Голые окна, стены с невыгоревшими прямоугольниками там, где висели портреты и картины, из углов шлейфами свисает паутина… Все вот это высокое, пустынное, полутемное пространство было когда-то нашей залой, а дальше, за этим проемом, зияющим в избитой грязной стене, была гостиная. Здесь по вечерам тогда пели дуэты Леша, брат, с Марусей Жомини, мешая мне спать наверху, а я смотрел на них сверху: вот и доска в потолке, возле печи (ее потом заделали, но уже так и не заштукатурили)… Быть может, я все еще там, и сейчас стою на коленях в своей длинной рубашке, приложив глаз к щелочке, и стараюсь… нет, почему стараюсь? — вижу то, что было тогда или теперь?.. Сворачиваем. Впереди черное жерло коридора, где-то здесь должна быть лестница наверх. Но что это за шум? Немного дальше, за выступом стены, где буфет и черное крыльцо, а за ними другое крыло с комнатами братьев, Мадемуазель… Там кто-то есть… он колет лучину; слышно, как щепки с треском отлетают от полена. Сестра сама вбирается в мрак и тянет меня за собой молча… Под нами уже нижняя ступенька лестницы. И вдруг она громко скрипнула. Молчание. Хриплый мужской голос громко спрашивает: «Кто там?» Он совсем близко, в двух шагах, за углом. Молчим, прижавшись друг к другу. Рука в руке… Ему нас не видно. А если встанет и придет посмотреть? Что сказать? Нет, поленился, опять колет. Да и не впервой ему, наверное, слушать тут шаги и потрескивания, только ли мы одни… Стараемся переступать одновременно с теми ударами, которые он наносит, откалывая свои щепки топором или косарем. Вот и вся лестница. Мы наверху. Здесь такое же запустение. За окнами одичалый мокрый сад. В комнатах многие стекла выбиты. Пусты комнаты. Через эти сорванные с петель двери и пустые проемы трудно узнать кабинет отца, среднюю комнату. Делать нам в этих комнатах нечего, мы и не задерживаемся. Что же нас привело сюда? Никакой цели, только томящее желание посмотреть еще раз, посмотреть и незаметно уйти. Вот и чердак… Это — «белый». Входим и туда. Мелкий, как зола, пересохший песок чуть дымится под ногами. Вот в нем, в песке, что-то зашуршало: смятый листок исписанной бумаги; я наступил на него. Вера, нажимая на мое плечо, заставляет меня переступить еще раз и поднимает его…

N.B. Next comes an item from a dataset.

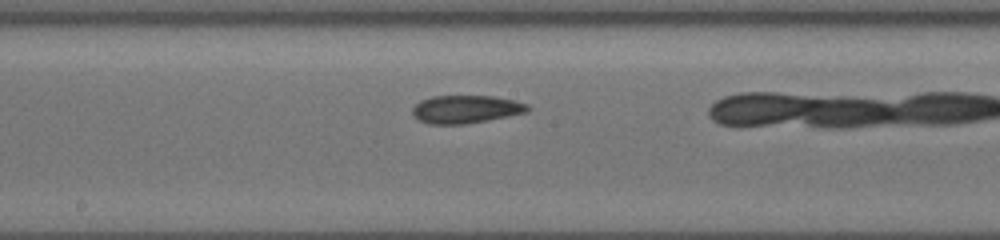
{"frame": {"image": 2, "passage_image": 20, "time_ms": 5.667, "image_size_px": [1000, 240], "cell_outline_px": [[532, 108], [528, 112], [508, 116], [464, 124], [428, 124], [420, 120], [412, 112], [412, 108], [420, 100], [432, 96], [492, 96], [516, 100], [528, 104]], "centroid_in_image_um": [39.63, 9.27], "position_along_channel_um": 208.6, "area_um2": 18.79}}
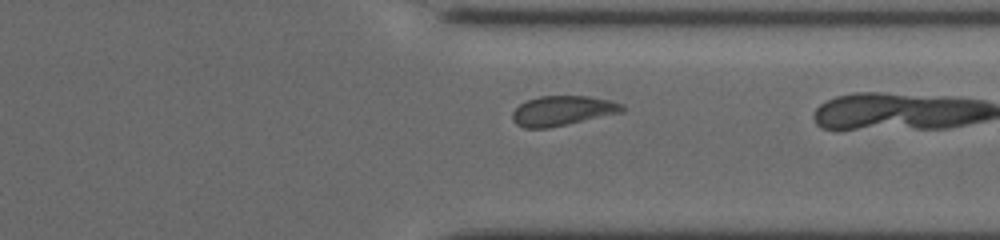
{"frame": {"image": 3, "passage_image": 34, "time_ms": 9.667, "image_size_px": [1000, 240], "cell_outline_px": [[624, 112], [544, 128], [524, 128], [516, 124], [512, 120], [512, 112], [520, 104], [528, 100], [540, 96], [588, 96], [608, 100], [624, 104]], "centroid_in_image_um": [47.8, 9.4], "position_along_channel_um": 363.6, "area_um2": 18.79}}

На этом листке видны пожелтевшие ровные строки чернильного текста на французском — ни начала, ни конца. Торопливый почерк бабушки Надежды Александровны — матери отца, но не тот уверенный, твердый почерк, которым она писала впоследствии, — нет: смятенное волнение, испуг и неуверенность струились на этот листок с кончика пера:
«…D’un bout de la Russie à un autre… Ils m’ont horriblement fatiguée… „C’est un rude travail que d’écouter des ânes qui taisonnent“, — dit souvent O.U. Je suis un peu de son avis quand je pense à ces beaux de Samara… Quel neige, quels brouillons, quel vent, quel ennui!..
Demain c’est le jour de ma naissance. Pourquoi T. m’envoie-t-il des bouquets? Il me semble étrange… du reste, il est mieux que les autres et pourquoi faut-il n’envoyer des fleurs qu’ à ceux dont il se dit amoureux…»[93]
Здесь, на полях, карандашная пометка рукой отца: «И действительно, с того самого известного нам букета, когда ей минуло 16 лет, она получала от него букеты ко дню рождения…»
Дальше: «Il est toujours bon envers moi et quand je le compare à X., je ne peux m’expliquer pourquoi j’estime T. plus que X.
Je crois qu’il est moins mondain que l’autre, il n’a pas d’amis parmi toutes ces poupées de jeunes gens. Il est plus vrai que X. Ce dernier tient peu à ce monde… on n’aime pas T., il est billieux, brusque, il ne se cache pas. Oui, voilà son mérite, c’est cela comme cela m’a échappé malgré moi… X. a été d’une humeur dégoûtante dès qu’on lui a dit que ce bouquet magnifique venait de T.
Ils disent tous que T. est foux amoureux de moi, et il n’y a que moi qui sait qu’il n’y en a rien… Maintenant je m’y perds. Dieux sait. C’est fort étrange…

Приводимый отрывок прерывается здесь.